Put data to interpret or analyze before my students, and they are impressive. Ask them to repeat a procedure they’ve practiced multiple times, and they hum like machines. However, if you ask them to recall the content we encountered last month, last week, or even yesterday, they may flounder. Many read for the overall plot and broad themes, not to remember particulars. Most feel responsible for broad concepts and patterns first. The only important details are ones with immediate use. And, once used, most of those details slip away.
Sometimes they remember last night’s reading the way you might recall a movie watched some time ago. When I take them to the brink of a scene or piece of dialogue, they suddenly retrieve what’s next. Information that’s out of context, however, often appears elusive. They struggle with questions like “Who can describe another time Huck apologizes?” and “What are some words Huck used to describe his father in this chapter?” At my school, I am one of the few English teachers who still gives tests—“I don’t care whether they remember names” some colleagues say—but when I do, even my best students stumble on fill-in-blanks and other objective assessments. “I always do so badly on the trivia sections of your tests,” one protested recently.
Some of my students still seek the pride of knowing and feel compelled to attain a thorough and exact memory of books, but some of their peers regard them skeptically and find their compulsion strange and suspect… surely brown-nosing. These skeptics need frequent reminders that discerning interpretations arise from discerning knowledge. They take notes if I insist, but they have trouble judging relevance for themselves. Often they assume someone somewhere has already written it down. They can seek information from the electronic devices circling them like satellites. There are e-texts ready for searching and, should they be stuck on what the author is trying to accomplish, some e-source is ready to explain and point out relevant details they’ve forgotten or overlooked. The goal is to remember content until the assessment or exam—if it hasn’t been replaced with a project—and then jettison it.
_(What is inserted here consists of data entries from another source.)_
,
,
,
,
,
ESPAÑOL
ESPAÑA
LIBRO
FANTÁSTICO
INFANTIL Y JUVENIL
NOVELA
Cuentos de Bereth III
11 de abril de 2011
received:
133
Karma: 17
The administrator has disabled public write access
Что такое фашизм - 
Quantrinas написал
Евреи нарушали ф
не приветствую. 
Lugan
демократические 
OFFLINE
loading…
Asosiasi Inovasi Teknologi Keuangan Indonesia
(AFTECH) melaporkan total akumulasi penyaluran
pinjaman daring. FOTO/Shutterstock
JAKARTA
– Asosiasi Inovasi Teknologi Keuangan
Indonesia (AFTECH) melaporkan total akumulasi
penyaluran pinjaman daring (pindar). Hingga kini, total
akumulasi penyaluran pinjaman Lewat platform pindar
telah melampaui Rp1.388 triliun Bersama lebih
Please understand, I’m not insulting my students’ intelligence. Quite the contrary, many are smarter than I am and, properly trained, many could have memories far more powerful than mine. But remembering just isn’t that important in current education. Though teachers still regard learning as cumulative, it adds up differently. And, taking cues from their teachers, students seek to accumulate study skills rather than knowledge. They regard the “stuff’ we study as training material, a means to an end. One welcome side effect of putting practice ahead of memory is that students rarely ask, “Why do we need to know this?” Their assumption—and possibly our assumption—is that they don’t.
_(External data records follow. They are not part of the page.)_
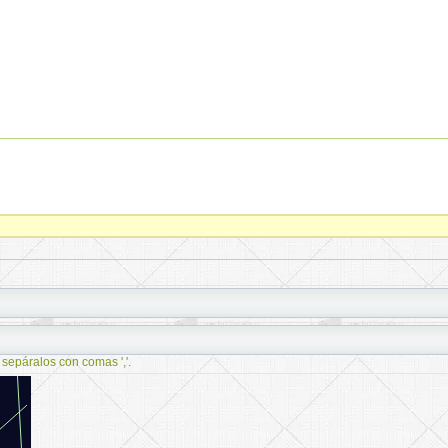
 sepáralos con comas ','.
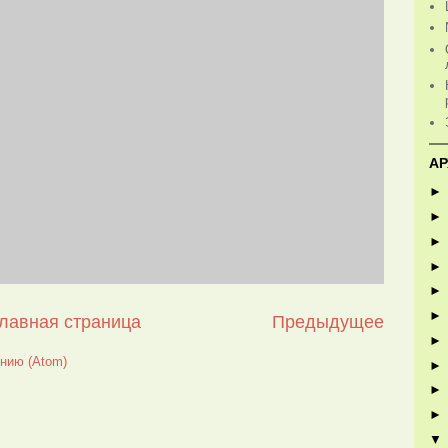
АР
лавная страница
Предыдущее
нию (Atom)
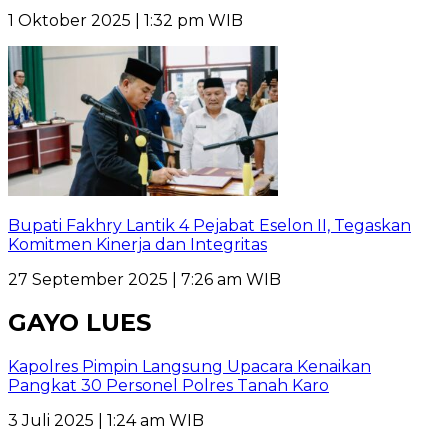
1 Oktober 2025 | 1:32 pm WIB
Bupati Fakhry Lantik 4 Pejabat Eselon II, Tegaskan
Komitmen Kinerja dan Integritas
27 September 2025 | 7:26 am WIB
GAYO LUES
Kapolres Pimpin Langsung Upacara Kenaikan
Pangkat 30 Personel Polres Tanah Karo
3 Juli 2025 | 1:24 am WIB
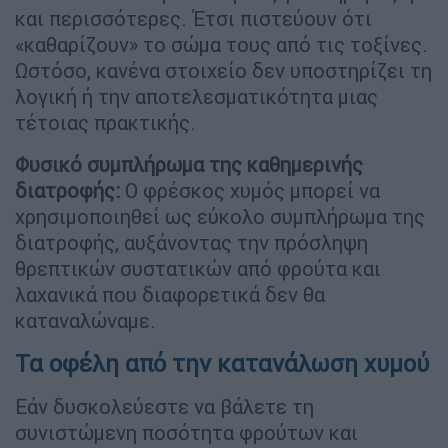
και περισσότερες. Έτσι πιστεύουν ότι
«καθαρίζουν» το σώμα τους από τις τοξίνες.
Ωστόσο, κανένα στοιχείο δεν υποστηρίζει τη
λογική ή την αποτελεσματικότητα μιας
τέτοιας πρακτικής.
Φυσικό συμπλήρωμα της καθημερινής
διατροφής:
Ο φρέσκος χυμός μπορεί να
χρησιμοποιηθεί ως εύκολο συμπλήρωμα της
διατροφής, αυξάνοντας την πρόσληψη
θρεπτικών συστατικών από φρούτα και
λαχανικά που διαφορετικά δεν θα
καταναλώναμε.
Τα οφέλη από την κατανάλωση χυμού
Εάν δυσκολεύεστε να βάλετε τη
συνιστώμενη ποσότητα φρούτων και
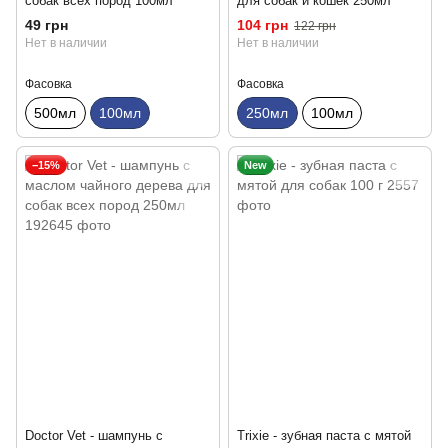
собак всех пород 100мл
для собак и кошек 250мл
49 грн
104 грн
122 грн
Нет в наличии
Нет в наличии
Фасовка
Фасовка
500мл
100мл
250мл
100мл
−15%
New
Doctor Vet - шампунь с
Trixie - зубная паста с мятой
And maybe educators should be glad the bad old days of memorizing and regurgitating masses of arcane information are largely gone. Still, I wish we could restore some of that old school emphasis on remembering. As much as I enjoy the improvisational activity of my classroom and believe training brains should be the chief aspiration of education, I suspect I might enjoy teaching even more with exact detail to discuss and debate. For me, memory is a foundation education can’t do without.